In January of this year, Colbert announced his plans to run for President of the United States of South Carolina. When his lawyer warned him on air that he could not run for President (of the United States of South Carolina) and still be president of his Super PAC, he signed the Super PAC over to colleague Jon Stewart, and renamed it the “Definitely Not Coordinating With Stephen Colbert Super PAC”. After this legal block had been avoided, Colbert began his attack ads, one of which declared that Mitt Romney was a serial killer, another that demonstrated why Corn-Porn meant going all the way, and why going all the way meant voting for Rick Parry (not Rick Perry). Another Colbert Super PAC attack ad attacks, um, Colbert, wherein Samuel L. Jackson complains about Super PAC nonsense… on a Super PAC-sponsored ad.

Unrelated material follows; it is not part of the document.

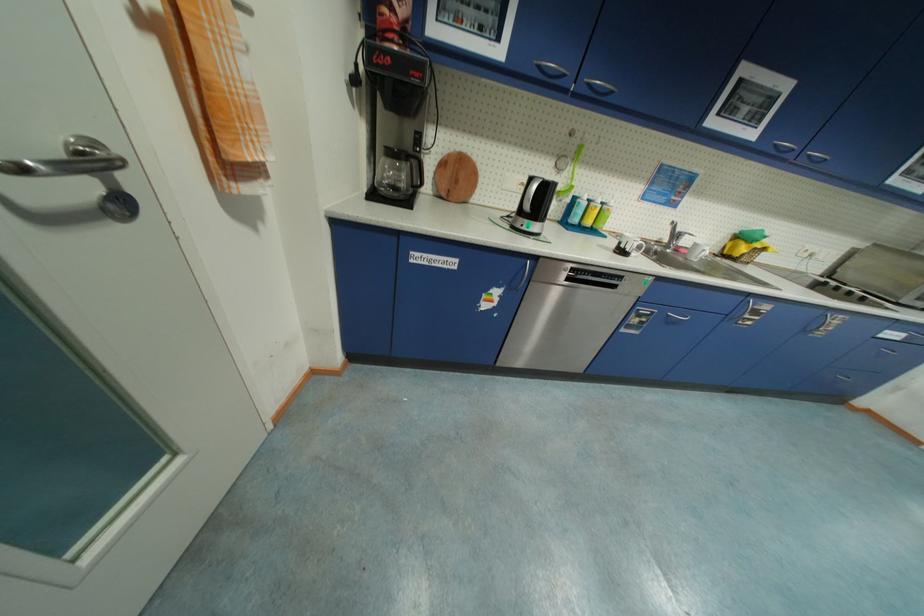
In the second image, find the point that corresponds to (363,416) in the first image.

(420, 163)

Like all of Colbert’s stunts, it’s a hyperbolic example from behind a mask. It’s systematic hypocrisy–and it understandably drives people nuts. He’ll call Romney a serial killer, but he’ll also point out that, in the span of 12 hours, Obama’s opinion on the existence of Super PAC’s did a 180. But it’s precisely this hyperbole and humor that allows viewers to still engage in political problems without feeling utterly dejected and apathetic. By being a hypocrite, he sheds light on the hypocrisy of the politicos. Doing so from behind the mask of a politico, Colbert’s analysis becomes a relatively universalizing–and most importantly, humorous–dissection of what has become a very hard pill to swallow for many Americans. By using caricature, we are relieved, we feel less alone. By engaging an inner-ring that, for most Americans, feels very important but also very scary, and to jump into such a shark tank with sarcastic memos, confusingly side-less attack ads, not to mention an impressively well-planned, tactically brilliant entrance into the hoops and lassos of the political diorama–all with a Huckabee-meets-Kenevil American mien–Colbert confronts the hard truths by parroting them, and by parroting them, provides a paradoxical sense of relief and comfort.

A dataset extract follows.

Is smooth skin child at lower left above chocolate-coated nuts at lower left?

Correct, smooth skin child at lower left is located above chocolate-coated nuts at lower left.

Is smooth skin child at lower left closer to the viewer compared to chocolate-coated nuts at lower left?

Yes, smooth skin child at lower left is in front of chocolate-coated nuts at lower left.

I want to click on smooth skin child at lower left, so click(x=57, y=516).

Colbert walks the tenuous line between what he represents and what his representation bears out to us. It can only always be masterfully done because, in the moment that the mask slips from his face, the satirist becomes a human again. He has motive and agenda. On the other hand, if the caricature becomes too extreme and Colbert (silent t) is no longer anything like a political pundit at all, it relates to nothing, and is seen as slapstick untruth.

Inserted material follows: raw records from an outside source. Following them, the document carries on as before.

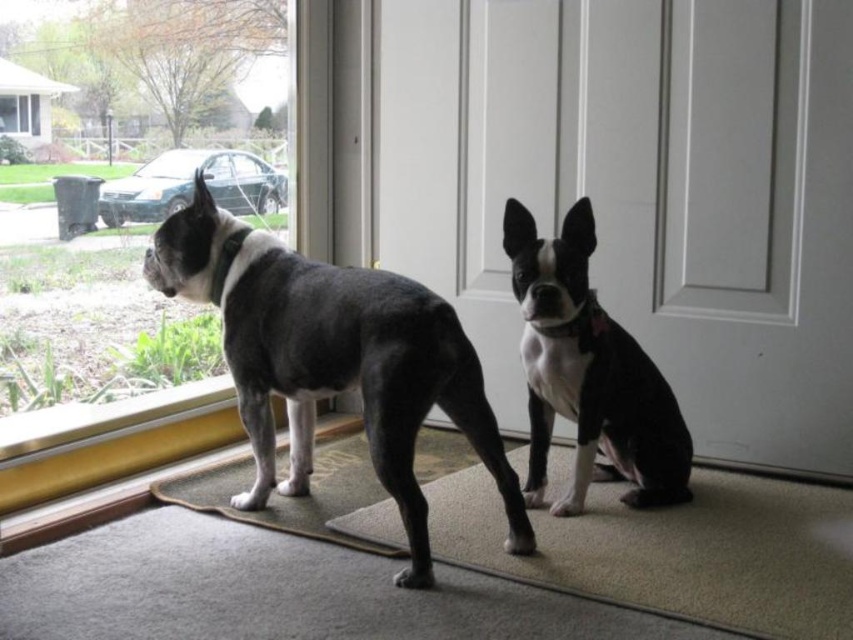
Looking at this image, you are a delivery person standing outside the house. You want to deliver a package to the dog on the right. The glass door at center is locked. To reach the dog on the right, you need to know where the door is located. According to the coordinates given, where is the white glossy door at center located?

The white glossy door at center is located at coordinates point (x=642, y=192).

You are a photographer trying to capture both the black and white fur dog at left and the transparent glass window at upper left in the same frame. Given their sizes, which one will appear bigger in your photo?

The black and white fur dog at left will appear bigger in the photo because it is larger in size than the transparent glass window at upper left.

You are a visitor at the house and you see the black and white fur dog at left and the transparent glass window at upper left. Which one is closer to the glass door?

The black and white fur dog at left is to the right of the transparent glass window at upper left, so the transparent glass window at upper left is closer to the glass door.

By walking this tenuous line, he becomes a sort of sacrifice, he enters a world we know very well but cannot speak to; in short, Colbert-in-character enters the Law on our behalf, quite literally. By embodying the very hypocrisy we see on television, by replicating the pundit-performance we see every night on the news, he imputes on himself the hypocrisy we all hate. And, the funny thing is, it’s a humble move that allows us to honestly confront (and laugh at) what’s going on. By way of farce–becoming the jester, the clown–honesty and humility re-enter a sphere where both are near impossible to find.